Some computational tasks require information about the current user context to be able to process data—particularly when formatting output for presentation to the user or when interpreting input. A locale object provides a repository for that information. An operation that requires a locale object to perform its task is called locale-sensitive.
What is a Locale?
A locale is not a language; it’s a set of conventions for handling written language text and various units (for example, date and time formats, currency used, and the decimal separator).
Conceptually, a locale identifies a specific user community—a group of users who have similar cultural and linguistic expectations for human-computer interaction (and the kinds of data they process). A locale’s identifier is a label for a given set of settings. For example, “en” (representing “English”) is an identifier for a linguistic (and to some extent cultural) locale that includes (among others) Australia, Great Britain, and the United States. There are also specific regional locales for Australian English, British English, U.S. English, and so on.
Practically, a locale is a set of default settings for a given identifier: A given locale object is simply a collection of settings. In Core Foundation, locales are represented by instances of CFLocaleRef. In Cocoa, with OS X version 10.4 and later, locales are represented by instances of NSLocale.
In OS X the locale preference need not be the same as the language preference—they are set independently. Users choose their locale in System Preferences > International, using the Region pop-up menu in the Formats pane. You can programmatically retrieve the array of language preferences from System Preferences using the key
AppleLanguages. You retrieve the locale preference using the key
Note that it is also possible for users to specify their own preferences, which override the system-defined defaults for the chosen locale (see “Interaction Between Locales and Preferences”).
Why Are Locales Necessary?
When you display data to a user it should be formatted according to the conventions of the user’s native country, region, or culture. Conversely, when users enter data, they may do so according to their own customs or preferences. Locale objects are used to provide information required to localize the presentation or interpretation of data. This information can include decimal separators, date formats, and units of measurement, as well as language and region information.

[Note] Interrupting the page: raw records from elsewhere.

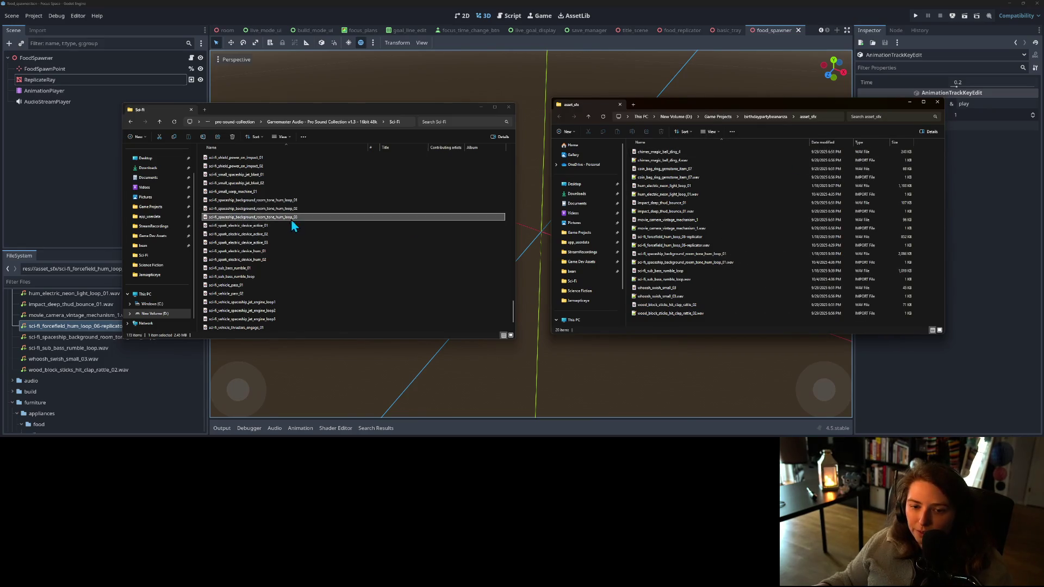
left_click(919, 267)
key("ctrl+v")
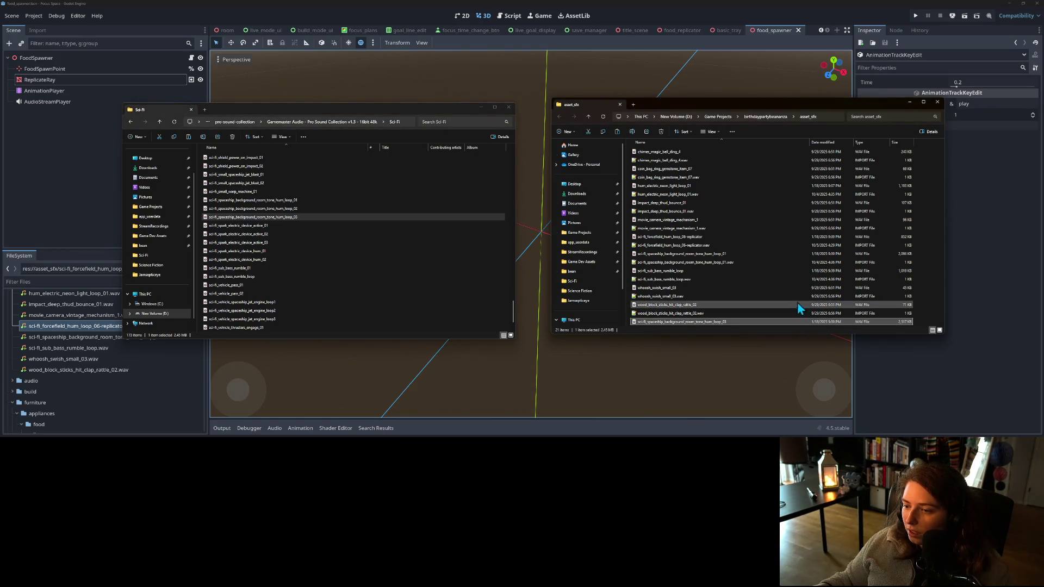
left_click(995, 214)
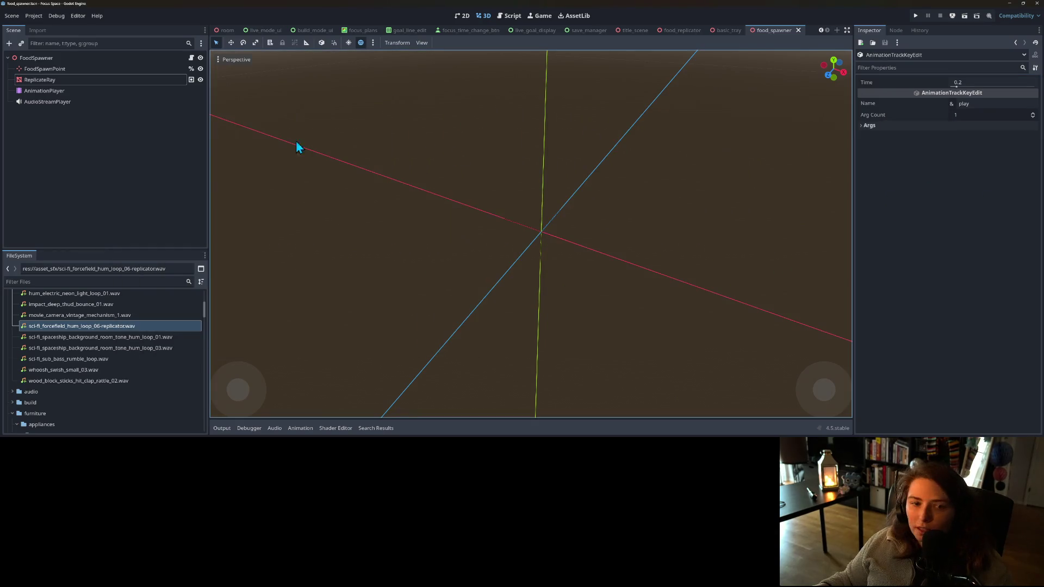
- Assign room tone hum loop 03 as the AudioStreamPlayer stream and reimport it with Forward looping
left_click(57, 101)
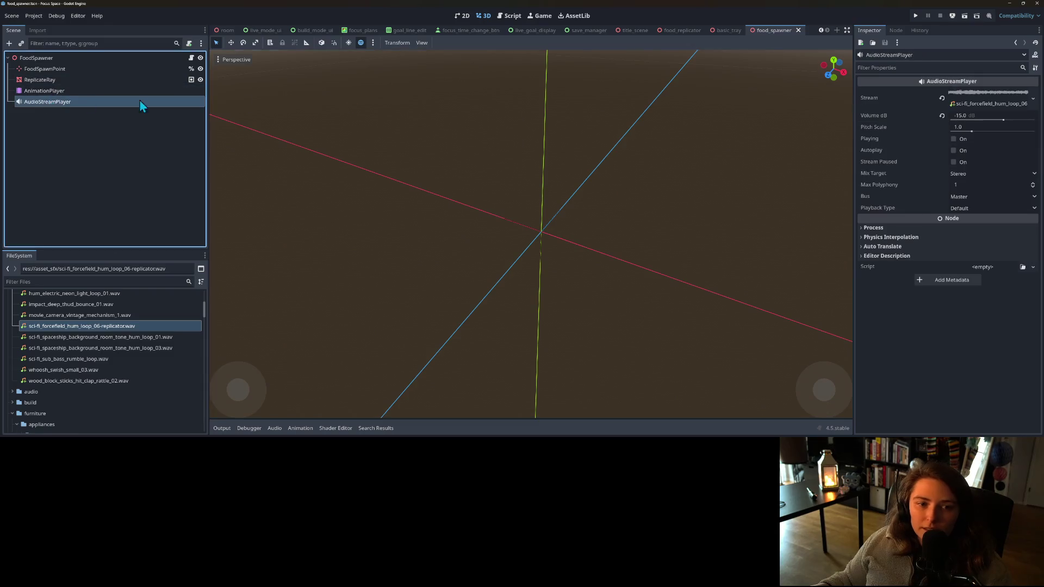
left_click(1033, 99)
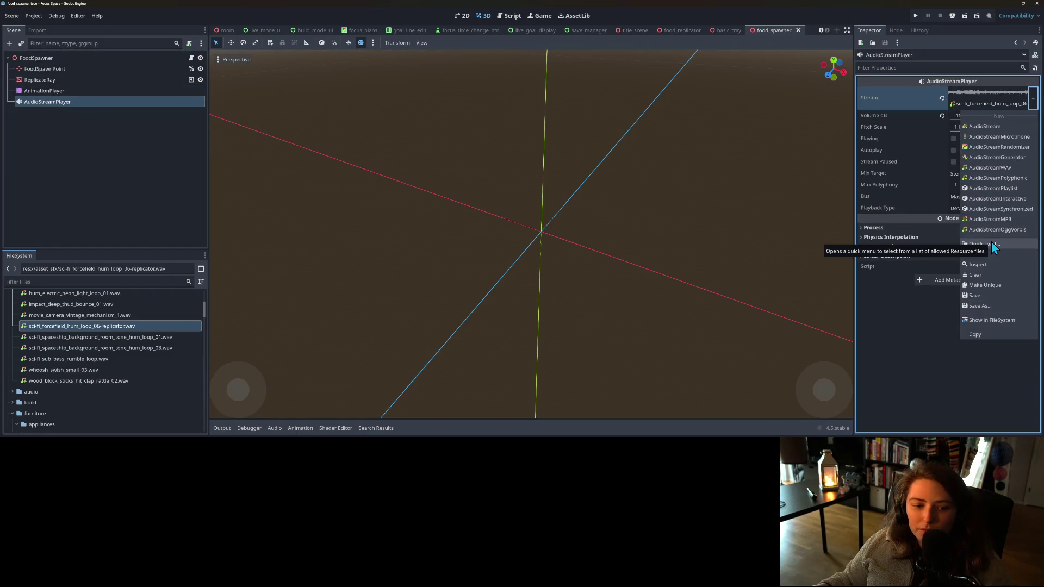
left_click(991, 243)
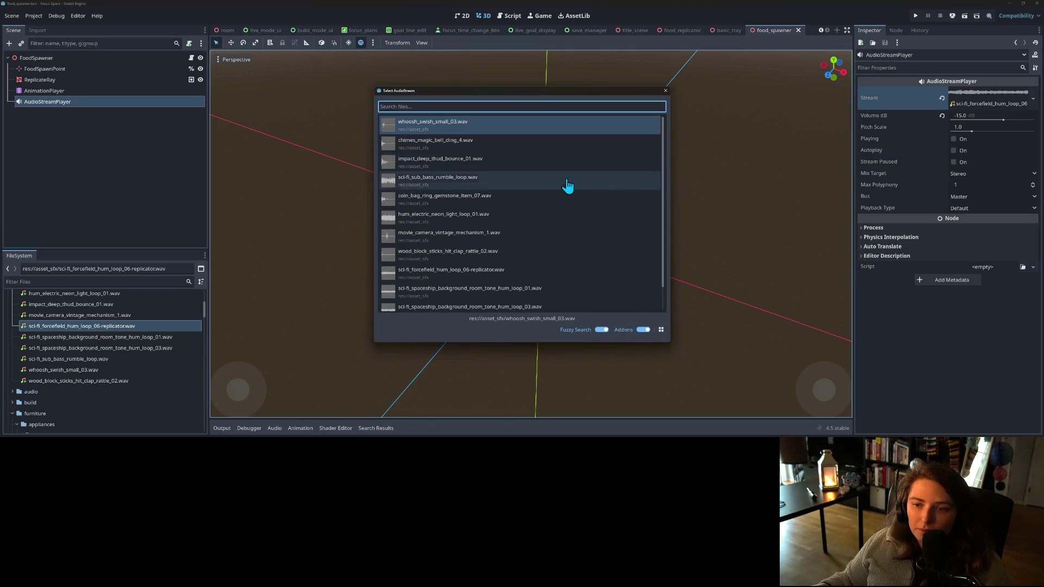
double_click(553, 308)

For example, by convention in the United States “7/4/76” represents the Bicentennial of the Declaration of Independence. However, in Great Britain, it represents the “7th of April, 1976”; in Thailand using the Thai Traditional Calendar it might represent “April 7th, 2519”; and in France it represents “7 avril 1976”. To take a more subtle example, in the United States“12.125” represents the decimal number twelve and one eighth, whereas in Germany it represents twelve thousand one hundred and twenty-five.
Locale Naming Conventions
A locale’s identifier is based on the naming convention defined by the International Components for Unicode (ICU). See http://icu.sourceforge.net/userguide/locale.html for information on their convention. The identifier consists of up to three pieces of ordered information: a language code, a region code, and a variant code.
The language code is based on the ISO 639-x/IETF BCP 47 standard. ISO 639-1 defines two-character codes, such as “en” and “fr”, for the world’s most commonly used languages. If a two-letter ISO 639-1 code is not available, then ISO 639-2 three-letter identifiers are accepted as well, for example “haw” for Hawaiian. For more details, see http://www.loc.gov/standards/iso639-2/php/English_list.php.

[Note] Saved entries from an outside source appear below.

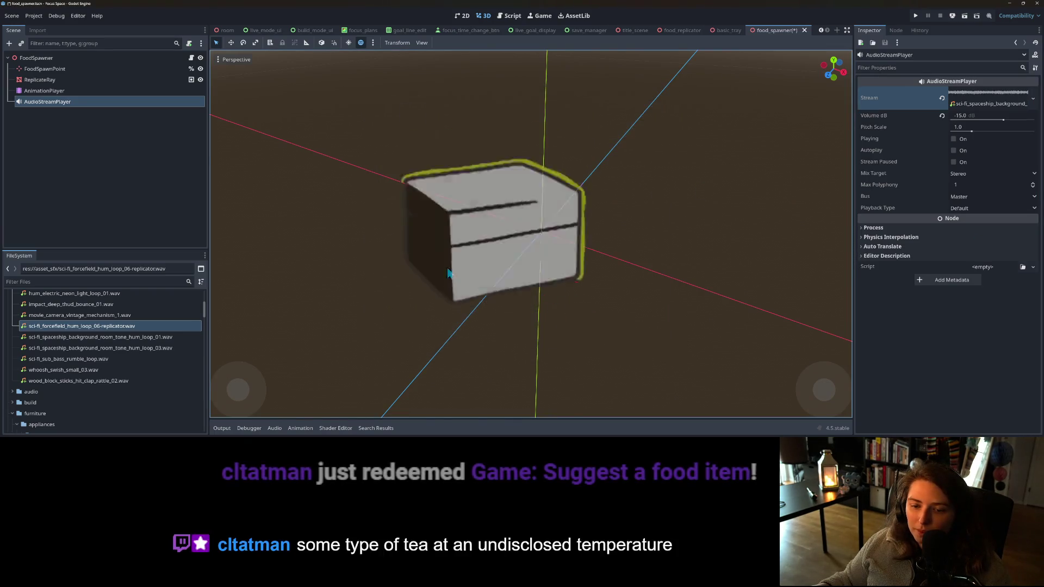
left_click(37, 30)
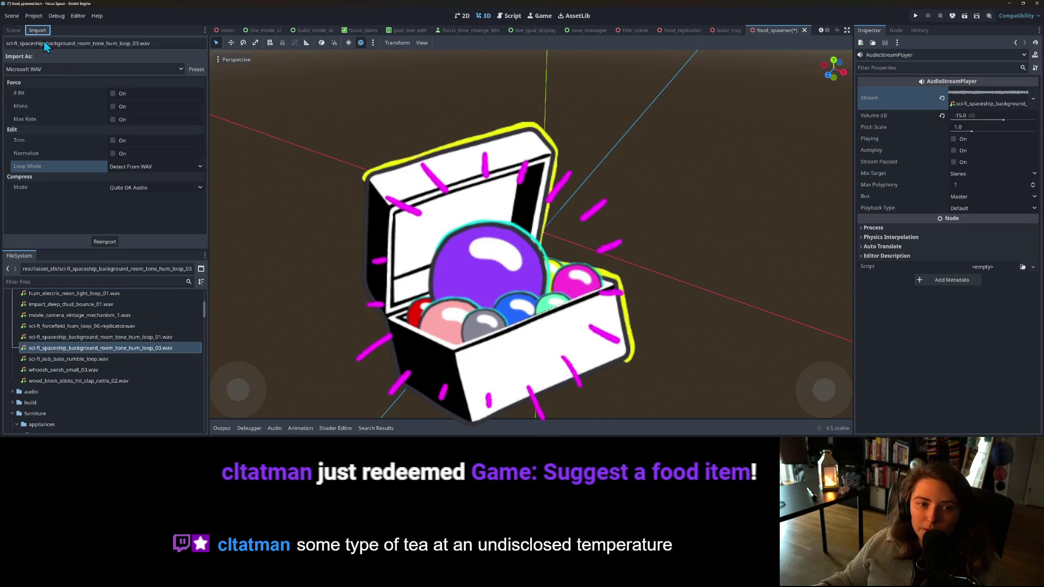
left_click(151, 167)
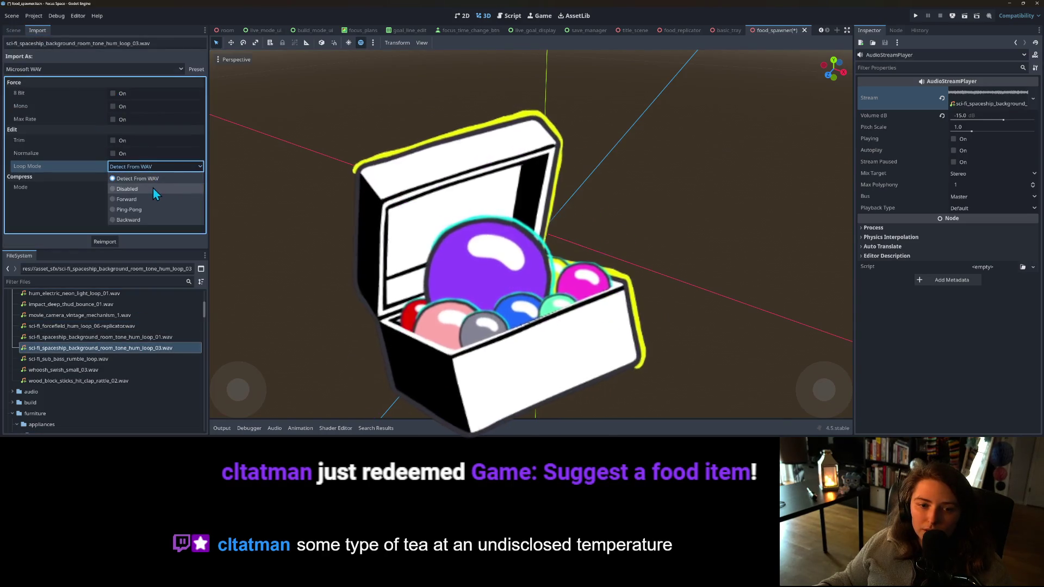
left_click(142, 198)
left_click(105, 241)
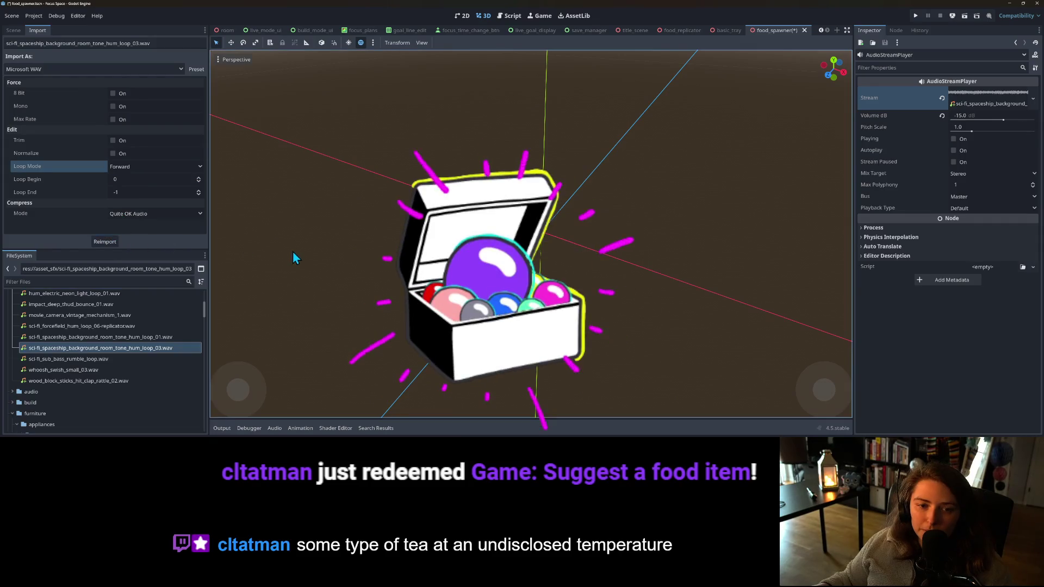
- Preview the hum in the editor and set the AudioStreamPlayer volume to -5 dB
left_click(954, 139)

The region code is defined by ISO 3166-1 (see, for example, http://www.iso.org/iso/country_codes/iso_3166_code_lists/english_country_names_and_code_elements.htm). The region code is given in capital letters and appended, after an underscore, after the language code, for example “en_US”, “en_GB”, and “fr_FR”.

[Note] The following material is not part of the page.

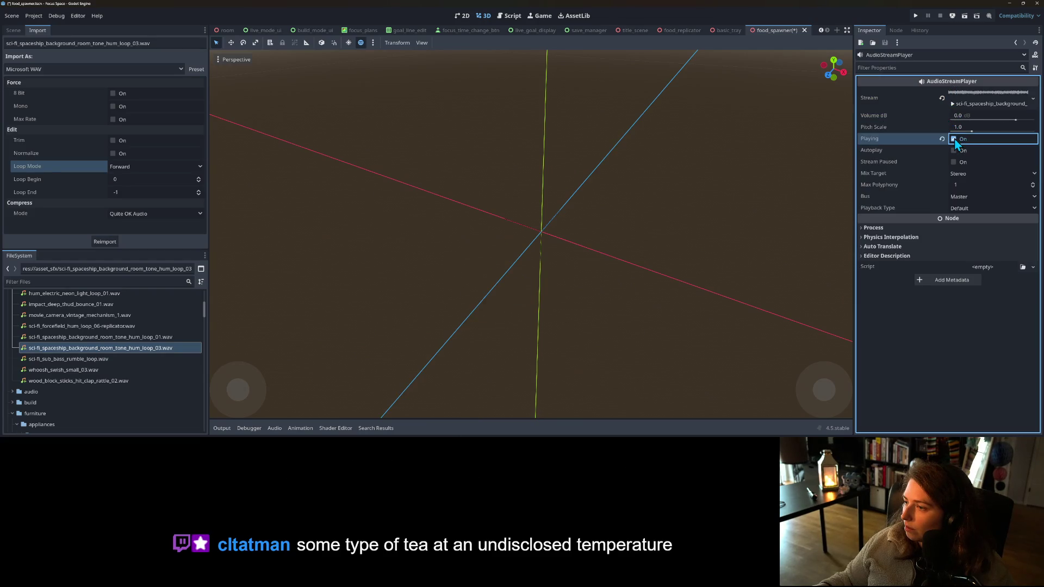
key("ctrl+s")
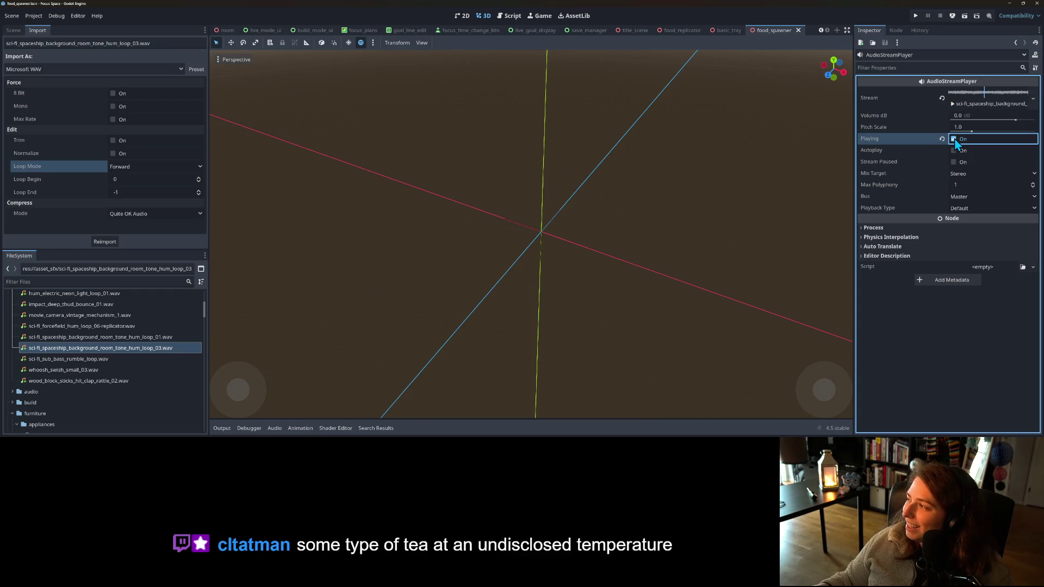
left_click(954, 139)
left_click(964, 116)
type("-5")
key("Return")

The variant code is arbitrary and may have any number of keywords (which may be application-specific), each separated by an underscore. Developers are discouraged from using variant codes, as the format may change in the future.
Table 1 provides further examples.
Spanish, Spain prior to Euro support
Locale names such as “English”, “French”, and “Japanese” are deprecated in OS X and are supported solely for backward compatibility. The Script Manager and all its concepts are deprecated. CFLocale never uses old-style Script Manager codes (except for one compatibility function,
Note that you should typically have no reason to use locale identifiers directly in your code.
Locales are arranged in a hierarchy. At the root is the system locale, which provides default values for all settings. Below the root hierarchy are language locales. These encapsulate settings for language groups, such as English, German and Chinese (using identifiers “en”, “de”, and “zh”). Normal locales specify a language in a particular region (for example “en_GB”, “de_AT”, and “zh_SG”).
When you look up a value in a locale, the receiver itself will be searched first for a value specific to that locale. If the value is not found in that locale, its parent is searched, and so on, up to the root locale.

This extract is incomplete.